Always keep your local emergency phone numbers handy. Carry a torch and a whistle with you at all times; these simple tools can help you get out of a sticky situation. Six whistle blasts separated by a one-minute interval constitute the international distress signal. If your blasts are picked up, you should expect three whistles in response. If you don't have a whistle and instead have a torch, use the same rule of thumb: six torch flashes followed by a minute's break, and continuous torch flashes at one-minute intervals if there is no immediate response.
If it is safe to do so, ensure the immediate safety of anyone in the disaster's path.
You will need to stay in your location after making contact with search and rescue, so make sure it is a safe place to wait.

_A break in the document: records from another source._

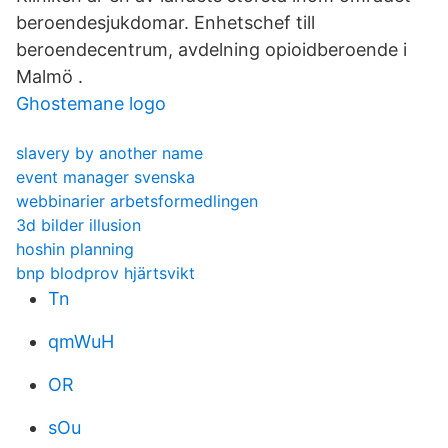
beroendesjukdomar. Enhetschef till
beroendecentrum, avdelning opioidberoende i
Malmö .
Ghostemane logo
slavery by another name
event manager svenska
webbinarier arbetsformedlingen
3d bilder illusion
hoshin planning
bnp blodprov hjärtsvikt
Tn
qmWuH
OR
sOu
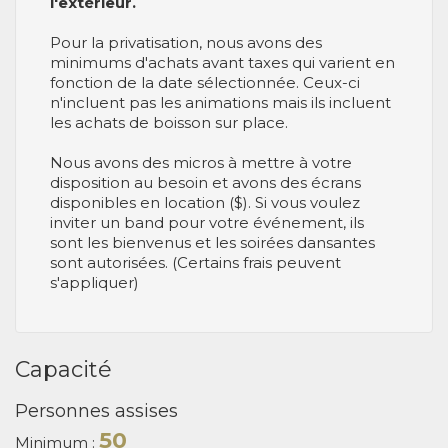
l'extérieur.
Pour la privatisation, nous avons des
minimums d'achats avant taxes qui varient en
fonction de la date sélectionnée. Ceux-ci
n'incluent pas les animations mais ils incluent
les achats de boisson sur place.
Nous avons des micros à mettre à votre
disposition au besoin et avons des écrans
disponibles en location ($). Si vous voulez
inviter un band pour votre événement, ils
sont les bienvenus et les soirées dansantes
sont autorisées. (Certains frais peuvent
s'appliquer)
Capacité
Personnes assises
50
Minimum :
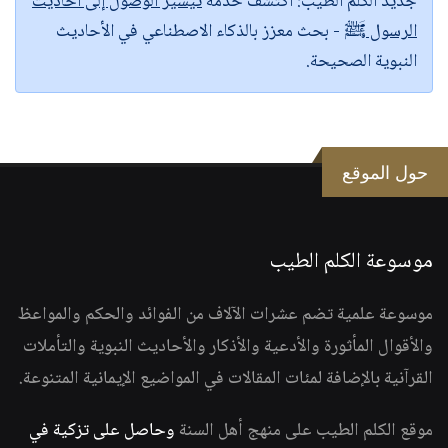
جديد الكلم الطيب:
اكتشف خدمة
تيسير الوصول إلى أحاديث
الرسول ﷺ
- بحث معزز بالذكاء الاصطناعي في الأحاديث
النبوية الصحيحة.
حول الموقع
موسوعة الكلم الطيب
موسوعة علمية تضم عشرات الآلاف من الفوائد والحكم والمواعظ
والأقوال المأثورة والأدعية والأذكار والأحاديث النبوية والتأملات
القرآنية بالإضافة لمئات المقالات في المواضيع الإيمانية المتنوعة.
موقع الكلم الطيب على منهج أهل السنة
وحاصل على تزكية في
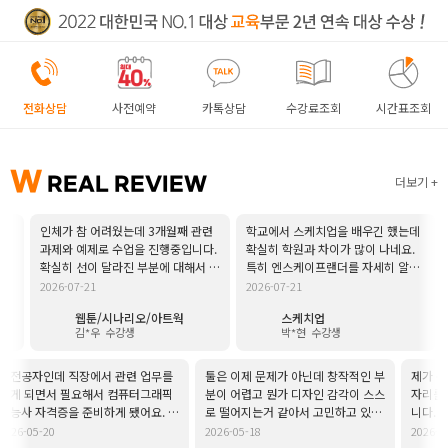
취업지원센터
고객상담센터
전화상담
사전예약
카톡상담
수강료조회
시간표조회
아카데미소개
W
REAL REVIEW
더보기
인체가 참 어려웠는데 3개월째 관련
학교에서 스케치업을 배우긴 했는데
진짜
과제와 예제로 수업을 진행중입니다.
확실히 학원과 차이가 많이 나네요.
제일
확실히 선이 달라진 부분에 대해서 느
특히 엔스케이프랜더를 자세히 알려
어서
끼고 있어요. 주변에서도 많이 답답하
주셔서 너무 좋았습니다. 졸작 준비
강의
2026-07-21
2026-07-21
202
다고 하는데 항상 웃으면서 친절하게
계획인데 졸작까지 같이 도와주실 수
것도
웹툰/시나리오/아트웍
스케치업
알려주셔서 감사합니다ㅠ
있다고 해서 든든해요~
1급
김*우
수강생
박*현
수강생
니다
공자인데 직장에서 관련 업무를
툴은 이제 문제가 아닌데 창작적인 부
제가 눈이 안
 되면서 필요해서 컴퓨터그래픽
분이 어렵고 뭔가 디자인 감각이 스스
자리를 고정
 자격증을 준비하게 됐어요. 혼
로 떨어지는거 같아서 고민하고 있었
니다. 정말 
공부하기엔 어려운 부분이 많았는
는데 정말 친한 언니처럼 조언도 해주
서 너무 좋았
-05-20
2026-05-18
2026-05-18
쉬는 시간에도 수강생 한 명 한 명
시고 강사님께서도 이런 고민있을 때
어요. 담달 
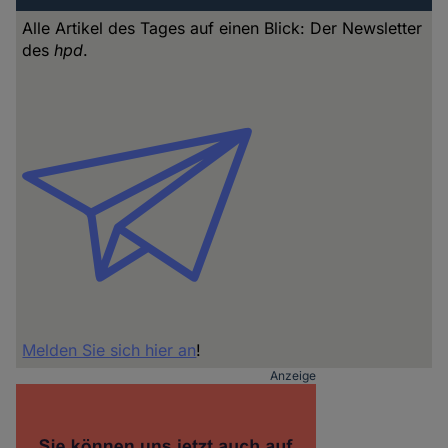
Alle Artikel des Tages auf einen Blick: Der Newsletter
des
hpd
.
Melden Sie sich hier an
!
Anzeige
ADVERTISING
SIDEBAR
INHALT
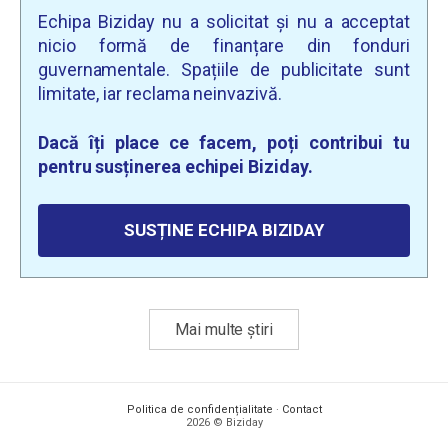
Echipa Biziday nu a solicitat și nu a acceptat
nicio formă de finanțare din fonduri
guvernamentale. Spațiile de publicitate sunt
limitate, iar reclama neinvazivă.
Dacă îți place ce facem, poți contribui tu
pentru susținerea echipei Biziday.
SUSȚINE ECHIPA BIZIDAY
Mai multe știri
Politica de confidențialitate
·
Contact
2026 © Biziday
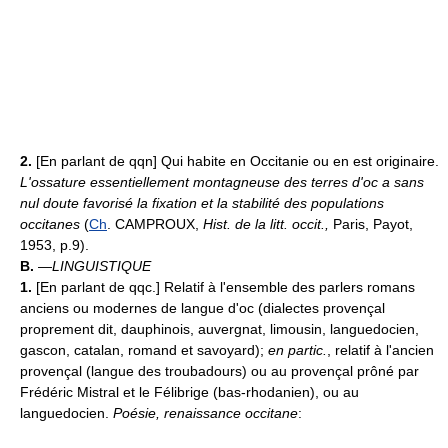
2.
[En parlant de qqn] Qui habite en Occitanie ou en est originaire.
L'ossature essentiellement montagneuse des terres d'oc a sans
nul doute favorisé la fixation et la stabilité des populations
occitanes
(
Ch
. CAMPROUX,
Hist. de la litt. occit.,
Paris, Payot,
1953, p.9).
B.
—
LINGUISTIQUE
1.
[En parlant de qqc.] Relatif à l'ensemble des parlers romans
anciens ou modernes de langue d'oc (dialectes provençal
proprement dit, dauphinois, auvergnat, limousin, languedocien,
gascon, catalan, romand et savoyard);
en partic.
, relatif à l'ancien
provençal (langue des troubadours) ou au provençal prôné par
Frédéric Mistral et le Félibrige (bas-rhodanien), ou au
languedocien.
Poésie, renaissance occitane
:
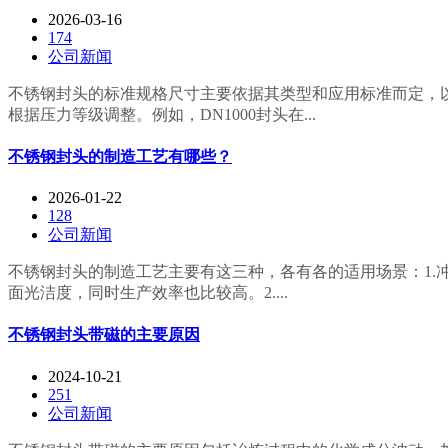
2026-03-16
174
公司新闻
不锈钢封头的标准规格尺寸主要依据其类型和应用标准而定，以下是
根据压力等级调整。例如，DN1000封头在...
不锈钢封头的制造工艺有哪些？
2026-01-22
128
公司新闻
不锈钢封头的制造工艺主要有这三种，各有各的适用场景：1
面光洁度，同时生产效率也比较高。2....
不锈钢封头带磁的主要原因‌
2024-10-21
251
公司新闻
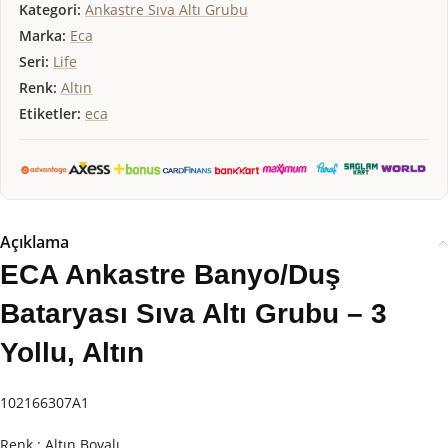
Kategori:
Ankastre Sıva Altı Grubu
Marka:
Eca
Seri:
Life
Renk:
Altın
Etiketler:
eca
Açıklama
ECA Ankastre Banyo/Duş
Bataryası Sıva Altı Grubu – 3
Yollu, Altın
102166307A1
Renk : Altın Boyalı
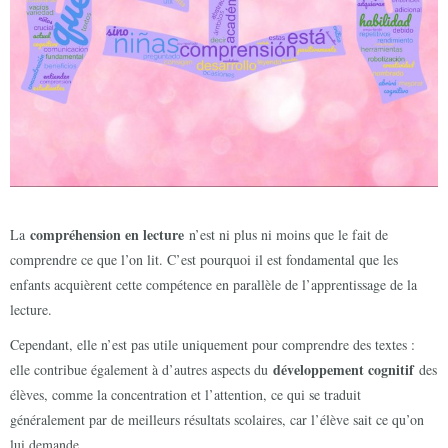
compréhension en lecture
La
n’est ni plus ni moins que le fait de
comprendre ce que l’on lit. C’est pourquoi il est fondamental que les
enfants acquièrent cette compétence en parallèle de l’apprentissage de la
lecture.
Cependant, elle n’est pas utile uniquement pour comprendre des textes :
développement cognitif
elle contribue également à d’autres aspects du
des
élèves, comme la concentration et l’attention, ce qui se traduit
généralement par de meilleurs résultats scolaires, car l’élève sait ce qu’on
lui demande.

Climb up to a ridge line or point with no tree cover for the best chance of getting a signal.
If you are near or below tree line, you can get out of the wind and find fuel to build a fire for warmth.
Avoid being too hidden so that search and rescue misses you.
When you're hyper-focused on reaching a goal, you're more likely to make poor decisions—ignore signs that your body needs a break, push a straggler to keep up, keep going even when a storm threatens. You'll find it easier to be flexible if you keep an objective in mind other than the summit, whether literal or metaphorical. Remember that you're out there to have fun, and the only way to do so is to take care of yourself.